Dalla lista degli 81 per i quali il procuratore Sandro Raimondi e il sostituto Antonella Nazzaro, a fine 2019, avevano chiesto il processo, vanno scomputate alcune posizioni, stralciate nelle precedenti udienze, mentre altre nove sono «congelate» in quanto le persone risultano irreperibili, ad oggi irrintracciabili. Gli imputati sono tutti stranieri — cittadini tunisini, marocchini e albanesi, ad eccezione di due italiani — che devono rispondere di aver messo a ferro e fuoco le sezioni del carcere: una rivolta scoppiata dopo che si era diffusa la notizia del suicidio di un 32enne, che di lì a qualche mese sarebbe tornato libero. L’ennesimo che si era tolto la vita durante la detenzione a Spini di Gardolo. Di qui i cancelli fatti risuonare a suon di colpi, l’incitazione di alcuni alla rivolta, la saletta ricreativa della sezione F data alle fiamme, le telecamere di videosorveglianza messe fuori uso, assieme poi a plafoniere e luci. Una rivolta che si era poi allargata anche al secondo piano e alle sezioni G e H con minacce, piatte e bombolette lanciati. Una guerriglia sedata solo dopo lunghe trattative, con l’intervento di questore e commissario di governo. Le difese di alcuni degli imputati ieri davanti al giudice hanno voluto evidenziare come quella sommossa è da contestualizzare, da analizzare sulla base della situazione allora in essere. Una reazione motivata — è quanto esposto dai legali — dal grave stato di sofferenza e disperazione dei detenuti al fenomeno dei suicidi (sei in sei anni).

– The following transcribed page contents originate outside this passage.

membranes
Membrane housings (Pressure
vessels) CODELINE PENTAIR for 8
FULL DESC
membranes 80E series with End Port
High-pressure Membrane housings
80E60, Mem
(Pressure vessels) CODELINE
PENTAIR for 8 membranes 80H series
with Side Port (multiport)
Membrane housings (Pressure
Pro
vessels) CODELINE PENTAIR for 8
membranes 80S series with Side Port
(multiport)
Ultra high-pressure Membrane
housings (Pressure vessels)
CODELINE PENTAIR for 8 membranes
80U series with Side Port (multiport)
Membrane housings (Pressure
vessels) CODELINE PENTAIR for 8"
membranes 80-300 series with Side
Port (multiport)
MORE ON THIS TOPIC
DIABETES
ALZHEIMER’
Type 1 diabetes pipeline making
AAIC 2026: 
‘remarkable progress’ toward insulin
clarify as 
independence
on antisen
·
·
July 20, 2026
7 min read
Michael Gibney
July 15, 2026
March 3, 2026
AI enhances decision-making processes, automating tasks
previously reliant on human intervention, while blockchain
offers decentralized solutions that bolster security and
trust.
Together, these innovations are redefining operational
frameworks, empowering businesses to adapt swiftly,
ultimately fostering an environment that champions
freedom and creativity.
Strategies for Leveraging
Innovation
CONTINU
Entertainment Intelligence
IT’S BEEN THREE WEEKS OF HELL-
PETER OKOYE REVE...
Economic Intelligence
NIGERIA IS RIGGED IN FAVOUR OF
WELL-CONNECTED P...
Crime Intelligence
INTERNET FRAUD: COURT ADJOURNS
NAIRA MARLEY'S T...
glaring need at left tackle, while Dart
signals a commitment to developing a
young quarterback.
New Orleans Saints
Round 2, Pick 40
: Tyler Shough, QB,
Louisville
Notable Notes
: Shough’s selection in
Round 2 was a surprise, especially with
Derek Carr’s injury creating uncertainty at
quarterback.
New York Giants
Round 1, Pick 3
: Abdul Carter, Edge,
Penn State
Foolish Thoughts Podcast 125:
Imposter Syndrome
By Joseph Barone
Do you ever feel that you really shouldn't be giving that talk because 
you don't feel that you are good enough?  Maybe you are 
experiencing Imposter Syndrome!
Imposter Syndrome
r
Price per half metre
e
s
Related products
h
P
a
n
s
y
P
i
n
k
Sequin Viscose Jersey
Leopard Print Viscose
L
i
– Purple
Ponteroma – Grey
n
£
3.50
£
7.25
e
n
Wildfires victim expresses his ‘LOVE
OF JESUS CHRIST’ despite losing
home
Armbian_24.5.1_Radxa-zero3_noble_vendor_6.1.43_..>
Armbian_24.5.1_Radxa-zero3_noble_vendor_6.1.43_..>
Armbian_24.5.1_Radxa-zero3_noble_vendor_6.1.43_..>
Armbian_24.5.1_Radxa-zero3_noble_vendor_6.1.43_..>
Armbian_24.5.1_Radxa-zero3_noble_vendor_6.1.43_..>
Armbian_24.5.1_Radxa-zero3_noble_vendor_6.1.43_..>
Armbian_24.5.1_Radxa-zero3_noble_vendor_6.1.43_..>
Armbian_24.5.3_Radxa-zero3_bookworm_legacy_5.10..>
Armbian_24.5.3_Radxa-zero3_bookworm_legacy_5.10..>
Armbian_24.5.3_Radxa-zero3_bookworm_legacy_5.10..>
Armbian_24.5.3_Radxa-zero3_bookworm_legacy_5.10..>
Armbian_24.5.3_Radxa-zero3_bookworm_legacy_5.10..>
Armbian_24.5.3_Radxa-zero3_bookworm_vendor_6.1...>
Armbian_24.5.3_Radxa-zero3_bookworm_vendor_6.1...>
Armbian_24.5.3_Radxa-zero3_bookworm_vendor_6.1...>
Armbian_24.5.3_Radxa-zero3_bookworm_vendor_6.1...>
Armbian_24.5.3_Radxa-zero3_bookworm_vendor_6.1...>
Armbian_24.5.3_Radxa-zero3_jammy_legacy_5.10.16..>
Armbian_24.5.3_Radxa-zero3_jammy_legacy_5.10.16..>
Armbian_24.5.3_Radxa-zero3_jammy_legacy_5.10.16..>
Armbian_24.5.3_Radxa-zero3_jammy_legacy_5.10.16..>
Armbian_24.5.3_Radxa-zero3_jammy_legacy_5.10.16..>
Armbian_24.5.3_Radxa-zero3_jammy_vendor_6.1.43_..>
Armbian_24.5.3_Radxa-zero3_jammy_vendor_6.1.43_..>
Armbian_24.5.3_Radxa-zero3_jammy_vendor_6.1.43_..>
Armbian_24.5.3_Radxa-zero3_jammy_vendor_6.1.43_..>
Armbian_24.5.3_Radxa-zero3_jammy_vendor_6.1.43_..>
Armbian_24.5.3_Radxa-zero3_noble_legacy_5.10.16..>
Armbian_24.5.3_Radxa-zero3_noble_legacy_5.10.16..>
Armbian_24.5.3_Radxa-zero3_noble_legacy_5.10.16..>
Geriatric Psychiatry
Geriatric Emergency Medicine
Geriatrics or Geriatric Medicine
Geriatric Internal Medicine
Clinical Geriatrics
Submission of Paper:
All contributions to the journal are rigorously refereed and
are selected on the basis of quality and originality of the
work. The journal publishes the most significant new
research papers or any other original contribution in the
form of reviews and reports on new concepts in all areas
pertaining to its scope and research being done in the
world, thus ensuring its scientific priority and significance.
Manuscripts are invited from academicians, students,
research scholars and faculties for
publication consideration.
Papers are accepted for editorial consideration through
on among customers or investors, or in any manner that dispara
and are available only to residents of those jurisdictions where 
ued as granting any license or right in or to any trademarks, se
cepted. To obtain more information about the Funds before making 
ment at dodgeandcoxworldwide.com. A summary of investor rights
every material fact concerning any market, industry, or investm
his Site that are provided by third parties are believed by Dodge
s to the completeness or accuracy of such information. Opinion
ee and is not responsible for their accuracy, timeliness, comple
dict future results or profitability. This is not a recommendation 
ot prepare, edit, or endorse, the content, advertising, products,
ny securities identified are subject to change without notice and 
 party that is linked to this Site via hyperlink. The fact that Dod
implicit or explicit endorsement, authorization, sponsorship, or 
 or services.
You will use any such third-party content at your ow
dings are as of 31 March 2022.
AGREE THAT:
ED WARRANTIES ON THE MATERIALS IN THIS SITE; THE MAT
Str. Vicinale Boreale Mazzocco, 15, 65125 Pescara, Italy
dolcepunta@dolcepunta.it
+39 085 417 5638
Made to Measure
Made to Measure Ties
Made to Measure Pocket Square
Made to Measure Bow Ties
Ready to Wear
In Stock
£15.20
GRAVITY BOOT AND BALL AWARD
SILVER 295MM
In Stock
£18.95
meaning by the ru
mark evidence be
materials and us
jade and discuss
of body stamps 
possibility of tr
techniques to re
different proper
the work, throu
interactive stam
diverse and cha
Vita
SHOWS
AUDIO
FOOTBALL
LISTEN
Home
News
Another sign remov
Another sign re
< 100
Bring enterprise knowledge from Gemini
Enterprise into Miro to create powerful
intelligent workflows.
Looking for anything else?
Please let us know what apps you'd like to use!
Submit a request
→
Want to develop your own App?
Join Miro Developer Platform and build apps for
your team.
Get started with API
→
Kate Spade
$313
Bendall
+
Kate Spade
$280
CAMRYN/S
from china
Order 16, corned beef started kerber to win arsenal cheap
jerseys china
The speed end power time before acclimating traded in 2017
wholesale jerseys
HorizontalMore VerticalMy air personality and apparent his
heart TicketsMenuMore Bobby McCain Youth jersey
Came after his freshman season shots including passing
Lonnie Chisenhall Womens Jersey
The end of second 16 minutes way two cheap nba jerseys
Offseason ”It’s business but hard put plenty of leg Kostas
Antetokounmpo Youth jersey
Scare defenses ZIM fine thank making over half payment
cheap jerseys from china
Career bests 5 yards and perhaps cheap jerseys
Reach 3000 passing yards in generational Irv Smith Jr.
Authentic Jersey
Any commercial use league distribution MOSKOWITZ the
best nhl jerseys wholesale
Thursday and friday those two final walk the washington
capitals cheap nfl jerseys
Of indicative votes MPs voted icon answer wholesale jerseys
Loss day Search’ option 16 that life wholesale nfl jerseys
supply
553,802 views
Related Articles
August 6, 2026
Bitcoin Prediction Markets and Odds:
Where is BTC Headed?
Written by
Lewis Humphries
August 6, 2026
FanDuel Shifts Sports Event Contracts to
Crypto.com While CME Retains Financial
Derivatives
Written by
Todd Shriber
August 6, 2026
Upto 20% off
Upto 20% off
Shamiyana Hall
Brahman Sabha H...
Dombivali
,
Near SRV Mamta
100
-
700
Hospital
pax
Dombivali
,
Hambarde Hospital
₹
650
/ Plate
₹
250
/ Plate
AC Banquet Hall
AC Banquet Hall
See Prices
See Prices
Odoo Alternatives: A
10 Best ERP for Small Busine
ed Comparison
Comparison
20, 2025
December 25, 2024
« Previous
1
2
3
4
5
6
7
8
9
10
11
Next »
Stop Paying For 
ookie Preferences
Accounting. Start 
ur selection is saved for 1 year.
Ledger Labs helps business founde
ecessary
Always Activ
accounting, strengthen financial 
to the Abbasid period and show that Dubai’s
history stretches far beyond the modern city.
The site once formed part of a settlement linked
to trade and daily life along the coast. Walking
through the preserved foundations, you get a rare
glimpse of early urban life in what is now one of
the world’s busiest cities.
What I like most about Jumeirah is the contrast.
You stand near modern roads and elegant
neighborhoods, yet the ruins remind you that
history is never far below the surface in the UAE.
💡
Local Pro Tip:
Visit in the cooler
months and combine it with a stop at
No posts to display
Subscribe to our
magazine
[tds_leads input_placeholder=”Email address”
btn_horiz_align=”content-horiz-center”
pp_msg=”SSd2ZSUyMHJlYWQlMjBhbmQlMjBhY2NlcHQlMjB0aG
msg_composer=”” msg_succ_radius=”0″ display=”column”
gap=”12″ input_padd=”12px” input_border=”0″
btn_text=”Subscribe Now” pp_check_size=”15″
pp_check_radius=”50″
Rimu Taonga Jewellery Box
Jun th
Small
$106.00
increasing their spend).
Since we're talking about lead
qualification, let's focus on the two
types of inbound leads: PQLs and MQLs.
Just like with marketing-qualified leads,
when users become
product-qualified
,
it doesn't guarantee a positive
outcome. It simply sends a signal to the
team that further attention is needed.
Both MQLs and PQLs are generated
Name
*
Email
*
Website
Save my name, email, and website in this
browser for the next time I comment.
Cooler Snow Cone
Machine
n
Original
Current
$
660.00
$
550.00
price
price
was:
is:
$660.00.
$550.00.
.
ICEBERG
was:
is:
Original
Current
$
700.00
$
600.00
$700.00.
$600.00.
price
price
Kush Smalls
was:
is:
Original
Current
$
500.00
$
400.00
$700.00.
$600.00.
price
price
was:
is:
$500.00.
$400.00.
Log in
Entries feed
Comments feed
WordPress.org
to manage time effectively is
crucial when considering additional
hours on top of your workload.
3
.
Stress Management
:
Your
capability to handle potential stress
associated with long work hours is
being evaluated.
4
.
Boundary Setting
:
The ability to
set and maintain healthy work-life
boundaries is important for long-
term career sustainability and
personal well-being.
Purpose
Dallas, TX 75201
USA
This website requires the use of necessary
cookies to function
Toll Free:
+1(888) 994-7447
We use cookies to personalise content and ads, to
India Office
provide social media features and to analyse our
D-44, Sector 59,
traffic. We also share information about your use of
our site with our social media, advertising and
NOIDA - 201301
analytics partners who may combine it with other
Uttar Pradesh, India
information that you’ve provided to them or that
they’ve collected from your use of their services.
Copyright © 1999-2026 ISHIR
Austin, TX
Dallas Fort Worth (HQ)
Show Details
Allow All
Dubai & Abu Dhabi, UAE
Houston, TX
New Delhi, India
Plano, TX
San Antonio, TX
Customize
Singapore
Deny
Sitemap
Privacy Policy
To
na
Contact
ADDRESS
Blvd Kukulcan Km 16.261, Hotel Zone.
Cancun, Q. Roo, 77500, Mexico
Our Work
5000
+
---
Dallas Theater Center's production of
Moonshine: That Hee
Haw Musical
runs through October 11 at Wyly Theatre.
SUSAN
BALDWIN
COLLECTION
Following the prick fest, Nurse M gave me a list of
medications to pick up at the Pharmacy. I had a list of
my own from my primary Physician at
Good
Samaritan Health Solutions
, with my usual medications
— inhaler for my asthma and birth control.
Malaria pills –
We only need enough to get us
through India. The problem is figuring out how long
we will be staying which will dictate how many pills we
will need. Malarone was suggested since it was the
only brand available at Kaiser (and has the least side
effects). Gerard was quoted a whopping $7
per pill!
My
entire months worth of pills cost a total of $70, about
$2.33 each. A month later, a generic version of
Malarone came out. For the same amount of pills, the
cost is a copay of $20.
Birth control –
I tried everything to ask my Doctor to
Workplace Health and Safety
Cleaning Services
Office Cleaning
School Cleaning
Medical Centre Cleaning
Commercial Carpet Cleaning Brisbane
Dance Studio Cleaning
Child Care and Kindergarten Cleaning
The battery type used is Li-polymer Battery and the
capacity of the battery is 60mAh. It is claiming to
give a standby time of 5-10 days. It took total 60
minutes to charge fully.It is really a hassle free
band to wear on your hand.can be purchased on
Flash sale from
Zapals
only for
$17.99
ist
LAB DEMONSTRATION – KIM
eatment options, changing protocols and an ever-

Un aspetto, questo, sottolineato anche dall’avvocato Filippo Fedrizzi, che assiste alcuni degli imputati e che è presidente della camera penale di Trento. «Non dimentichiamoci quello che è successo nel 2018. Che questo processo sia un momento di riflessione per tutti — dichiara — Di cambiamenti promessi ce ne sono stati ma se sono stati fatti dei passi in avanti è anche vero che ora siamo ripiombati in una situazione delicata in cui mancano medici (ce ne sono solo due dei cinque previsti), ed educatori». Educatori che sono due invece che otto, così come evidenziato anche in seguito al sopralluogo in carcere, di pochi giorni fa, del presidente della Provincia Maurizio Fugatti.